But when you attempt to reconstruct it in words, you will find that it breaks into a thousand conflicting impressions. Some must be subdued; others emphasised; in the process you will lose, probably, all grasp upon the emotion itself. Then turn from your blurred and littered pages to the opening pages of some great novelist – Defoe, Jane Austen, Hardy. Now you will be better able to appreciate their mastery. It is not merely that we are in the presence of a different person – Defoe, Jane Austen, Thomas Hardy – but we are living a different world. Here in Robinson Crusoe, we are trudging a plain highroad; one thing happens after another; the fact and the order of the fact is enough. But if the open air and adventure mean everything to Defoe they mean nothing to Jane Austen. Here is the drawing-room, and people talking, and by the many mirrors of their talk revealing their characters. And if, when we have accustomed ourselves to the drawing-room and its reflections, we turn to Hardy, we are once more spun round. The moors are round us and the stars are above out heads. The other side of the mind is now exposed – the dark side that comes uppermost in solitude, not the light side that shows in company. Our relations are not towards people, but towards Nature and Destiny. Yet different as these worlds are, each is consistent with itself. The maker of each is careful to observe the laws of his own perspective, and however great a strain they may put upon you they will never confuse us, as lesser writers so frequently do, by introducing two different kinds of reality into the same book.

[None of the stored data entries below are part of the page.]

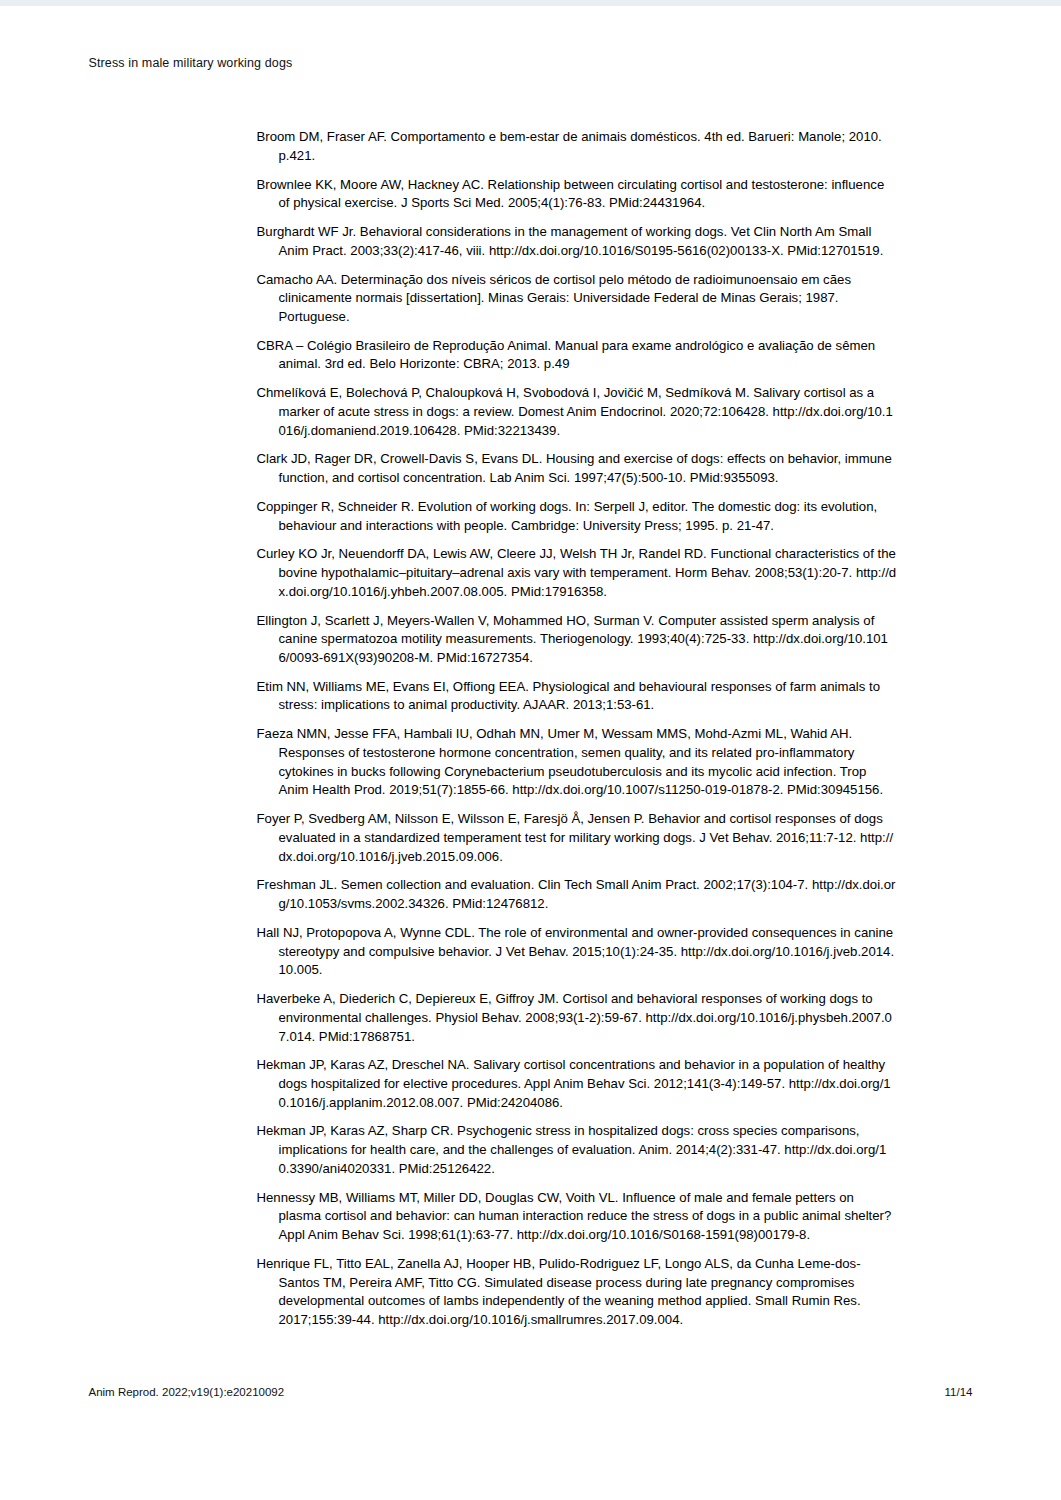Stress in male military working dogs
Broom DM, Fraser AF. Comportamento e bem-estar de animais domésticos. 4th ed. Barueri: Manole; 2010. p.421.
Brownlee KK, Moore AW, Hackney AC. Relationship between circulating cortisol and testosterone: influence of physical exercise. J Sports Sci Med. 2005;4(1):76-83. PMid:24431964.
Burghardt WF Jr. Behavioral considerations in the management of working dogs. Vet Clin North Am Small Anim Pract. 2003;33(2):417-46, viii. http://dx.doi.org/10.1016/S0195-5616(02)00133-X. PMid:12701519.
Camacho AA. Determinação dos níveis séricos de cortisol pelo método de radioimunoensaio em cães clinicamente normais [dissertation]. Minas Gerais: Universidade Federal de Minas Gerais; 1987. Portuguese.
CBRA – Colégio Brasileiro de Reprodução Animal. Manual para exame andrológico e avaliação de sêmen animal. 3rd ed. Belo Horizonte: CBRA; 2013. p.49
Chmelíková E, Bolechová P, Chaloupková H, Svobodová I, Jovičić M, Sedmíková M. Salivary cortisol as a marker of acute stress in dogs: a review. Domest Anim Endocrinol. 2020;72:106428. http://dx.doi.org/10.1016/j.domaniend.2019.106428. PMid:32213439.
Clark JD, Rager DR, Crowell-Davis S, Evans DL. Housing and exercise of dogs: effects on behavior, immune function, and cortisol concentration. Lab Anim Sci. 1997;47(5):500-10. PMid:9355093.
Coppinger R, Schneider R. Evolution of working dogs. In: Serpell J, editor. The domestic dog: its evolution, behaviour and interactions with people. Cambridge: University Press; 1995. p. 21-47.
Curley KO Jr, Neuendorff DA, Lewis AW, Cleere JJ, Welsh TH Jr, Randel RD. Functional characteristics of the bovine hypothalamic–pituitary–adrenal axis vary with temperament. Horm Behav. 2008;53(1):20-7. http://dx.doi.org/10.1016/j.yhbeh.2007.08.005. PMid:17916358.
Ellington J, Scarlett J, Meyers-Wallen V, Mohammed HO, Surman V. Computer assisted sperm analysis of canine spermatozoa motility measurements. Theriogenology. 1993;40(4):725-33. http://dx.doi.org/10.1016/0093-691X(93)90208-M. PMid:16727354.
Etim NN, Williams ME, Evans EI, Offiong EEA. Physiological and behavioural responses of farm animals to stress: implications to animal productivity. AJAAR. 2013;1:53-61.
Faeza NMN, Jesse FFA, Hambali IU, Odhah MN, Umer M, Wessam MMS, Mohd-Azmi ML, Wahid AH. Responses of testosterone hormone concentration, semen quality, and its related pro-inflammatory cytokines in bucks following Corynebacterium pseudotuberculosis and its mycolic acid infection. Trop Anim Health Prod. 2019;51(7):1855-66. http://dx.doi.org/10.1007/s11250-019-01878-2. PMid:30945156.
Foyer P, Svedberg AM, Nilsson E, Wilsson E, Faresjö Å, Jensen P. Behavior and cortisol responses of dogs evaluated in a standardized temperament test for military working dogs. J Vet Behav. 2016;11:7-12. http://dx.doi.org/10.1016/j.jveb.2015.09.006.
Freshman JL. Semen collection and evaluation. Clin Tech Small Anim Pract. 2002;17(3):104-7. http://dx.doi.org/10.1053/svms.2002.34326. PMid:12476812.
Hall NJ, Protopopova A, Wynne CDL. The role of environmental and owner-provided consequences in canine stereotypy and compulsive behavior. J Vet Behav. 2015;10(1):24-35. http://dx.doi.org/10.1016/j.jveb.2014.10.005.
Haverbeke A, Diederich C, Depiereux E, Giffroy JM. Cortisol and behavioral responses of working dogs to environmental challenges. Physiol Behav. 2008;93(1-2):59-67. http://dx.doi.org/10.1016/j.physbeh.2007.07.014. PMid:17868751.
Hekman JP, Karas AZ, Dreschel NA. Salivary cortisol concentrations and behavior in a population of healthy dogs hospitalized for elective procedures. Appl Anim Behav Sci. 2012;141(3-4):149-57. http://dx.doi.org/10.1016/j.applanim.2012.08.007. PMid:24204086.
Hekman JP, Karas AZ, Sharp CR. Psychogenic stress in hospitalized dogs: cross species comparisons, implications for health care, and the challenges of evaluation. Anim. 2014;4(2):331-47. http://dx.doi.org/10.3390/ani4020331. PMid:25126422.
Hennessy MB, Williams MT, Miller DD, Douglas CW, Voith VL. Influence of male and female petters on plasma cortisol and behavior: can human interaction reduce the stress of dogs in a public animal shelter? Appl Anim Behav Sci. 1998;61(1):63-77. http://dx.doi.org/10.1016/S0168-1591(98)00179-8.
Henrique FL, Titto EAL, Zanella AJ, Hooper HB, Pulido-Rodriguez LF, Longo ALS, da Cunha Leme-dos-Santos TM, Pereira AMF, Titto CG. Simulated disease process during late pregnancy compromises developmental outcomes of lambs independently of the weaning method applied. Small Rumin Res. 2017;155:39-44. http://dx.doi.org/10.1016/j.smallrumres.2017.09.004.
Anim Reprod. 2022;v19(1):e20210092
11/14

Thus to go from one great novelist to another – from Jane Austen to Hardy, from Peacock to Trollope, from Scott to Meredith – is to be wrenched and uprooted; to be thrown this way and then that. To read a novel is a difficult and complex art. You must be capable not only of great fineness of perception, but of great boldness of imagination if you are going to make use of all that the novelist – the great artist – gives you.